### [Directive]
Please reproduce every entry below without omitting a single line.

### [Material for the task]
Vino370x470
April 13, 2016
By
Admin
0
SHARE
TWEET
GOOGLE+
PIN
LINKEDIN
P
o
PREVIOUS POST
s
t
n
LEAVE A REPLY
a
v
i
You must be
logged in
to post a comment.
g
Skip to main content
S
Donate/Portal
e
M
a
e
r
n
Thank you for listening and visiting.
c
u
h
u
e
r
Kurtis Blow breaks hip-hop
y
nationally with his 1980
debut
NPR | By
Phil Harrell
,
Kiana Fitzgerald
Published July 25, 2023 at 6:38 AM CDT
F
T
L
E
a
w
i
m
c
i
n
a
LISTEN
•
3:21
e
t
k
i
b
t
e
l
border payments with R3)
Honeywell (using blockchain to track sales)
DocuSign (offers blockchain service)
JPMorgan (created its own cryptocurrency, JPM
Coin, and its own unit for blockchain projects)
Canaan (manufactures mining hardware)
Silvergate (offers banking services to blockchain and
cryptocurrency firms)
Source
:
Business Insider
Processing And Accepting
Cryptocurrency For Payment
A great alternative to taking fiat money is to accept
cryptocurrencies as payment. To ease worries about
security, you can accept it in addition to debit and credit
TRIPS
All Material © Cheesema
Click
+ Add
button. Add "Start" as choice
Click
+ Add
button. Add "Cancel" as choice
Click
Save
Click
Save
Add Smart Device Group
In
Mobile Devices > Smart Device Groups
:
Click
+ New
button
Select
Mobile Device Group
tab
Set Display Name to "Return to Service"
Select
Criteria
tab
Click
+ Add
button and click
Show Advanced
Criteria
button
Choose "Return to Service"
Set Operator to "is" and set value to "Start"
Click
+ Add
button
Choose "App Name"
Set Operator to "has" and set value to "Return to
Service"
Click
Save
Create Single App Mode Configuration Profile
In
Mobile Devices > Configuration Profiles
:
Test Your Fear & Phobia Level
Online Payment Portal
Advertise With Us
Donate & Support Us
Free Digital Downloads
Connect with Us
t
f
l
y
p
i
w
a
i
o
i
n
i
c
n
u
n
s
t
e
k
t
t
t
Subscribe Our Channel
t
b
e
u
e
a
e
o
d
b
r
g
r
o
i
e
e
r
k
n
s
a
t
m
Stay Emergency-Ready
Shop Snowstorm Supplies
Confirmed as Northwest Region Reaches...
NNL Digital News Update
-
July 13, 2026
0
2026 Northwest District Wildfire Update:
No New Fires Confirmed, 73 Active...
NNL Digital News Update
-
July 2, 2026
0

### [Exercise output]
Vino370x470
April 13, 2016
By
Admin
0
SHARE
TWEET
GOOGLE+
PIN
LINKEDIN
P
o
PREVIOUS POST
s
t
n
LEAVE A REPLY
a
v
i
You must be
logged in
to post a comment.
g
Skip to main content
S
Donate/Portal
e
M
a
e
r
n
Thank you for listening and visiting.
c
u
h
u
e
r
Kurtis Blow breaks hip-hop
y
nationally with his 1980
debut
NPR | By
Phil Harrell
,
Kiana Fitzgerald
Published July 25, 2023 at 6:38 AM CDT
F
T
L
E
a
w
i
m
c
i
n
a
LISTEN
•
3:21
e
t
k
i
b
t
e
l
border payments with R3)
Honeywell (using blockchain to track sales)
DocuSign (offers blockchain service)
JPMorgan (created its own cryptocurrency, JPM
Coin, and its own unit for blockchain projects)
Canaan (manufactures mining hardware)
Silvergate (offers banking services to blockchain and
cryptocurrency firms)
Source
:
Business Insider
Processing And Accepting
Cryptocurrency For Payment
A great alternative to taking fiat money is to accept
cryptocurrencies as payment. To ease worries about
security, you can accept it in addition to debit and credit
TRIPS
All Material © Cheesema
Click
+ Add
button. Add "Start" as choice
Click
+ Add
button. Add "Cancel" as choice
Click
Save
Click
Save
Add Smart Device Group
In
Mobile Devices > Smart Device Groups
:
Click
+ New
button
Select
Mobile Device Group
tab
Set Display Name to "Return to Service"
Select
Criteria
tab
Click
+ Add
button and click
Show Advanced
Criteria
button
Choose "Return to Service"
Set Operator to "is" and set value to "Start"
Click
+ Add
button
Choose "App Name"
Set Operator to "has" and set value to "Return to
Service"
Click
Save
Create Single App Mode Configuration Profile
In
Mobile Devices > Configuration Profiles
:
Test Your Fear & Phobia Level
Online Payment Portal
Advertise With Us
Donate & Support Us
Free Digital Downloads
Connect with Us
t
f
l
y
p
i
w
a
i
o
i
n
i
c
n
u
n
s
t
e
k
t
t
t
Subscribe Our Channel
t
b
e
u
e
a
e
o
d
b
r
g
r
o
i
e
e
r
k
n
s
a
t
m
Stay Emergency-Ready
Shop Snowstorm Supplies
Confirmed as Northwest Region Reaches...
NNL Digital News Update
-
July 13, 2026
0
2026 Northwest District Wildfire Update:
No New Fires Confirmed, 73 Active...
NNL Digital News Update
-
July 2, 2026
0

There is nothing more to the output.